On Mon, Nov 18, 2024 at 6:10 PM Peter Zijlstra <peterz@xxxxxxxxxxxxx> wrote:
>
> On Sun, Nov 17, 2024 at 10:56:21AM +0800, Yafang Shao wrote:
> > On Fri, Nov 15, 2024 at 9:41 PM Michal Koutný <mkoutny@xxxxxxxx> wrote:
>
> > > > The load balancer is malfunctioning due to the exclusion of IRQ time from
> > > > CPU utilization calculations.
> > >
> > > Could this be fixed by subtracting (global) IRQ time from (presumed
> > > total) system capacity that the balancer uses for its decisions? (i.e.
> > > without exact per-cgroup breakdown of IRQ time)
> >
> > The issue here is that the global IRQ time may include the interrupted
> > time of tasks outside the target cgroup. As a result, I don't believe
> > it's possible to find a reliable solution without modifying the
> > kernel.
>
> Since there is no relation between the interrupt and the interrupted
> task (and through that its cgroup) -- all time might or might not be
> part of your cgroup of interest.
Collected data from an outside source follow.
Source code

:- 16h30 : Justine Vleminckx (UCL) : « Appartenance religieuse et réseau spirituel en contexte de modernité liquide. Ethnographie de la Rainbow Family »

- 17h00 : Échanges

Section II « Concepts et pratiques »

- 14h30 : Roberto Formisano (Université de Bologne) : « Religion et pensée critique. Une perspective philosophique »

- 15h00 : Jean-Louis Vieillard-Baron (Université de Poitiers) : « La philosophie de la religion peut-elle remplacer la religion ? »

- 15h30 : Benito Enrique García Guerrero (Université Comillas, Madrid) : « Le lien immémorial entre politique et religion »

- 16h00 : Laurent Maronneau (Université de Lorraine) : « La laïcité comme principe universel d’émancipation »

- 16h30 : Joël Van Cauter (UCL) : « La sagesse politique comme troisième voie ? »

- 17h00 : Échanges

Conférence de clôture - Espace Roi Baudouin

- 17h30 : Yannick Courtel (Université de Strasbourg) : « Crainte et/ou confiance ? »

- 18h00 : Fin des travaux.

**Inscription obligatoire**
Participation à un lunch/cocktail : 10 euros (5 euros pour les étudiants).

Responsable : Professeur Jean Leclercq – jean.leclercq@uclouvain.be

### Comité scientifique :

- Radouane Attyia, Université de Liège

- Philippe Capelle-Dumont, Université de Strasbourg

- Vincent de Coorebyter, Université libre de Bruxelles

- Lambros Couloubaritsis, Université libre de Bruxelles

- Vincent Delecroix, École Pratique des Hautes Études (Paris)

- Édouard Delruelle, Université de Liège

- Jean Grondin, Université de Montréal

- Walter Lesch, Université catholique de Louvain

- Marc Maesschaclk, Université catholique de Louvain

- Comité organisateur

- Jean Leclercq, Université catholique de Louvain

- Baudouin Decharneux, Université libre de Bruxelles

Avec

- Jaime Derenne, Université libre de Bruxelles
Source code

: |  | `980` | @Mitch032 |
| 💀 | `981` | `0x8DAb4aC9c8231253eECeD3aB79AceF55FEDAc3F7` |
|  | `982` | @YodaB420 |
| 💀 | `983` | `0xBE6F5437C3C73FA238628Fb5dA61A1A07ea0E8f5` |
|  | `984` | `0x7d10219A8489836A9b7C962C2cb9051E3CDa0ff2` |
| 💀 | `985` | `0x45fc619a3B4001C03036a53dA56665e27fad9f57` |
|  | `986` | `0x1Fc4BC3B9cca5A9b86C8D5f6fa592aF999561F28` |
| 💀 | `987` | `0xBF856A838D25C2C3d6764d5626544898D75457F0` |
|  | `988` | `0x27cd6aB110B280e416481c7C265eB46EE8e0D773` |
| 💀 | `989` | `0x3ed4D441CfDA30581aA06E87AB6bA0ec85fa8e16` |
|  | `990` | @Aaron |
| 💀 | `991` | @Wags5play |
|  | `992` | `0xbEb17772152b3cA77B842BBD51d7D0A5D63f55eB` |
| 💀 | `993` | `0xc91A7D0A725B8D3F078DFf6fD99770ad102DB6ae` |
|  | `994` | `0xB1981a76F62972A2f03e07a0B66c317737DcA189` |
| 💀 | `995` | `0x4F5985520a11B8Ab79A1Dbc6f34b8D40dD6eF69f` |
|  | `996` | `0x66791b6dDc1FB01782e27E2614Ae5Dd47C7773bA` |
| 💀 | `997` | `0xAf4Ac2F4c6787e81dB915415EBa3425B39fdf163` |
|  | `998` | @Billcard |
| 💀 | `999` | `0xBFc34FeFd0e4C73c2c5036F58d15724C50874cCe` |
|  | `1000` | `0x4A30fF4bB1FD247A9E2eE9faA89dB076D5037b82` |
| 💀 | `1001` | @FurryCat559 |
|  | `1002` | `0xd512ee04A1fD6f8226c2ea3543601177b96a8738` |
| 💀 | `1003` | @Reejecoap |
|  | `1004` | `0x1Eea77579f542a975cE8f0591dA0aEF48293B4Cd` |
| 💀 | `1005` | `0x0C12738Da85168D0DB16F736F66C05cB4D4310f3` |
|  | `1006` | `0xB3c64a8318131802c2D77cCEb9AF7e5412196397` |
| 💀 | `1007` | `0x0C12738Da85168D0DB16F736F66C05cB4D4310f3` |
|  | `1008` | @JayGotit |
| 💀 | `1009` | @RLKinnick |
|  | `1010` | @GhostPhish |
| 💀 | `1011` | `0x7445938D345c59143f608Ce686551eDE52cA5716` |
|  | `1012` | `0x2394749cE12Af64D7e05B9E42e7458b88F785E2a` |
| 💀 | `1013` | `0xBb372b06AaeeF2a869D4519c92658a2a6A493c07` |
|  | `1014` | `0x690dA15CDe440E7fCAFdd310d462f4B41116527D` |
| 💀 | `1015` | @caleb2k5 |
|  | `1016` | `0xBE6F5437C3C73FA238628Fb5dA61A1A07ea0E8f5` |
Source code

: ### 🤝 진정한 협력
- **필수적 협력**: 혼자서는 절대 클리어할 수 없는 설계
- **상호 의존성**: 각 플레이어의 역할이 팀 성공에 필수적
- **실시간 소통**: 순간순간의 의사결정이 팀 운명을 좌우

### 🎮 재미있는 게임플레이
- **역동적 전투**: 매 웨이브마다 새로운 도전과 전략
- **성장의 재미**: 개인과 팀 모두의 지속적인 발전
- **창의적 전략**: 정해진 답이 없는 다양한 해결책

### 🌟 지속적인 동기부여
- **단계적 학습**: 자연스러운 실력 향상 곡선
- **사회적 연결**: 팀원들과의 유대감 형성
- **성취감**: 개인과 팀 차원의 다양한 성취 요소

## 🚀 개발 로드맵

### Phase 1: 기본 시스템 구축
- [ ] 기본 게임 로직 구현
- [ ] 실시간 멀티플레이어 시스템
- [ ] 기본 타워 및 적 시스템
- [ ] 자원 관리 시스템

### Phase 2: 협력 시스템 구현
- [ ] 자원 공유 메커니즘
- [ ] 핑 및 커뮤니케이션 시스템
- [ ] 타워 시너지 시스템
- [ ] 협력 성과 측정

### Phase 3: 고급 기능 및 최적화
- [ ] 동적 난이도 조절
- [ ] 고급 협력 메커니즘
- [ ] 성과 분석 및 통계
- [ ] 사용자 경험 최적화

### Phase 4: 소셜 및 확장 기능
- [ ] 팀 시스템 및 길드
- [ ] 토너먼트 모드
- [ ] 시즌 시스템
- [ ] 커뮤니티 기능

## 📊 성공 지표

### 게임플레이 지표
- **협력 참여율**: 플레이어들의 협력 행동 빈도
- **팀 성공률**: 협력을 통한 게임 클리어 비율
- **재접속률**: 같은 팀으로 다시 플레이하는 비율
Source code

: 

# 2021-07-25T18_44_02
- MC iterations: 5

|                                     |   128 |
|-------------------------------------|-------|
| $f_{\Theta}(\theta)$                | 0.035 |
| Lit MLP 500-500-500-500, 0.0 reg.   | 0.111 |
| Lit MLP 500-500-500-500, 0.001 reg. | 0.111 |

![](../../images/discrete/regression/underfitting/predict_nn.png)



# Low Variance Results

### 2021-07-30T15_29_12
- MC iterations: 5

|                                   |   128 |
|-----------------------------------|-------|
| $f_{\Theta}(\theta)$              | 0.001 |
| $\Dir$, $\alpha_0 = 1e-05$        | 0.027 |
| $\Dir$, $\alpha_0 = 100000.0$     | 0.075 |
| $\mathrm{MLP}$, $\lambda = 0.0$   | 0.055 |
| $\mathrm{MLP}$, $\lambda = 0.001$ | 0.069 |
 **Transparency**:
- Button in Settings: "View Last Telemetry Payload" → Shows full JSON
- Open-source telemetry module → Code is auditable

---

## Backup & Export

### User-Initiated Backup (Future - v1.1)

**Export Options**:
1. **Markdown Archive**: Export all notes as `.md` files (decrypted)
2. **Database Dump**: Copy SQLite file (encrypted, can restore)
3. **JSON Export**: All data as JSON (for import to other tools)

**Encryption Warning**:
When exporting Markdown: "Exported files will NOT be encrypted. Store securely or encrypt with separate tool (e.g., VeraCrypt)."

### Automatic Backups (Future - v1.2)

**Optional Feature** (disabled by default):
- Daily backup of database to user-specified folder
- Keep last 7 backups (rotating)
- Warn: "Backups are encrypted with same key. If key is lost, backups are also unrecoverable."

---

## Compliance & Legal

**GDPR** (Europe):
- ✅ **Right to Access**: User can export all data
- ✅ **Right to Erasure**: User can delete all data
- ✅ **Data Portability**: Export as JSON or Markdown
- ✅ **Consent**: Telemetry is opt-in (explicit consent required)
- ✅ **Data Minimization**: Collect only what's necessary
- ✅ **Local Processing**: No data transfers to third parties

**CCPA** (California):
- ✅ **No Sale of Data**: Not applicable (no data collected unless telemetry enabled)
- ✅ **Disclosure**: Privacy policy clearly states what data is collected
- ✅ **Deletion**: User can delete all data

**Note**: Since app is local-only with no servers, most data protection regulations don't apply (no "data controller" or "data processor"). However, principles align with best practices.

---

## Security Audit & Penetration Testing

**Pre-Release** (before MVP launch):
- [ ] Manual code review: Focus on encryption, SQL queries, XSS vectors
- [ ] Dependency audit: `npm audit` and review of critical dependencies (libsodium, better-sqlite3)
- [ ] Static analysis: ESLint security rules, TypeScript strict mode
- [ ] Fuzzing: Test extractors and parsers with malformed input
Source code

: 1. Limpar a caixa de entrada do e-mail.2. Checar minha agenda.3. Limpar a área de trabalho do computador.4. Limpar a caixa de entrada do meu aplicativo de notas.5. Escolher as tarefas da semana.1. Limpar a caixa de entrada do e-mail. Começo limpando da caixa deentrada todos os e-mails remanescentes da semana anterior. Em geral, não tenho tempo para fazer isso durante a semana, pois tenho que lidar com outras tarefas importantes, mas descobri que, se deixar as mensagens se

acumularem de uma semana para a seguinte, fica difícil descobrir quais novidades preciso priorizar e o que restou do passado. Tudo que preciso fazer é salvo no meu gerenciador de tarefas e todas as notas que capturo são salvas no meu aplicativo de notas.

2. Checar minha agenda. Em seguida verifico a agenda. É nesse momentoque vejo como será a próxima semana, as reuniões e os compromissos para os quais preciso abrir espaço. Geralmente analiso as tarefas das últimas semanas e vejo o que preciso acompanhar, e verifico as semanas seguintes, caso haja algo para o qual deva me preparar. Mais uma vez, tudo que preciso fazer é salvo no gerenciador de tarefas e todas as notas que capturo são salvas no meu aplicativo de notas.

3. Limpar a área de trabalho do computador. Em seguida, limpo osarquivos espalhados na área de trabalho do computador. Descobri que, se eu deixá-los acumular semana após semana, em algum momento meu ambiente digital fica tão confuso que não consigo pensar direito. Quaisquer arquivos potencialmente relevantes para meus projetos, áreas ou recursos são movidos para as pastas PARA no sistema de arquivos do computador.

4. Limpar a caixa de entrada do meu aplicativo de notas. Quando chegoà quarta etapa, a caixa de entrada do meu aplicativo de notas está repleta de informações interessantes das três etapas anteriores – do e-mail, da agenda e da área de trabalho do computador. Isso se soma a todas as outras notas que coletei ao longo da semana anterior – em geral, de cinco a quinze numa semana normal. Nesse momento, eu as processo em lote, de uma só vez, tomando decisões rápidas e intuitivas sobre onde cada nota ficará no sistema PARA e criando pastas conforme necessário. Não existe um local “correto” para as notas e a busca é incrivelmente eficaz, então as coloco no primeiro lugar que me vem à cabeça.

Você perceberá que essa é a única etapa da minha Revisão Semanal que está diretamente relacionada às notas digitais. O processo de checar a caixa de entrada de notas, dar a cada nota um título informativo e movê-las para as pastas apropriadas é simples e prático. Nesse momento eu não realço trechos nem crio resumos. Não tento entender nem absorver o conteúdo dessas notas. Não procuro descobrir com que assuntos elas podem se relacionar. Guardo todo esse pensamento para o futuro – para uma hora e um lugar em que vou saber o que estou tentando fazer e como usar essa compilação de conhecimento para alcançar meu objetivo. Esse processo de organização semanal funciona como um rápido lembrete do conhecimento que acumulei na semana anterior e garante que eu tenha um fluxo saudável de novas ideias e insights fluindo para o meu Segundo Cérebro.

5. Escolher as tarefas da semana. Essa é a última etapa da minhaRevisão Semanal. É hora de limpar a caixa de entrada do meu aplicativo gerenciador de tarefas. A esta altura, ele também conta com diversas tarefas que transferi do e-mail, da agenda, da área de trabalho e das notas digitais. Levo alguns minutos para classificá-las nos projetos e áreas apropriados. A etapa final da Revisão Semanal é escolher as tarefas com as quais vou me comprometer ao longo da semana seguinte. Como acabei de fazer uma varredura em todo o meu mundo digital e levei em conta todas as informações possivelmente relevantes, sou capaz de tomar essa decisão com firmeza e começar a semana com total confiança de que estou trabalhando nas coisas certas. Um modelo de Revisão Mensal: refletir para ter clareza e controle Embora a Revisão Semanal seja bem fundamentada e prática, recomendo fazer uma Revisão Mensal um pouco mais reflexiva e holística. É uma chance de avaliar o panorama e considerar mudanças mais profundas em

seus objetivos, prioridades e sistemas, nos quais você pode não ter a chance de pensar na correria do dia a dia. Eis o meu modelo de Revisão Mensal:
Consider it a random distribution if
> you will.

Some points require further clarification.

On our servers, the majority of IRQ/softIRQ activity originates from
network traffic, and we consistently enable Receive Flow Steering
(RFS) [0]. This configuration ensures that softIRQs are more likely to
interrupt the tasks responsible for processing the corresponding
packets. As a result, the distribution of softIRQs is not random but
instead closely aligned with the packet-handling tasks.

[0]. https://lwn.net/Articles/381955/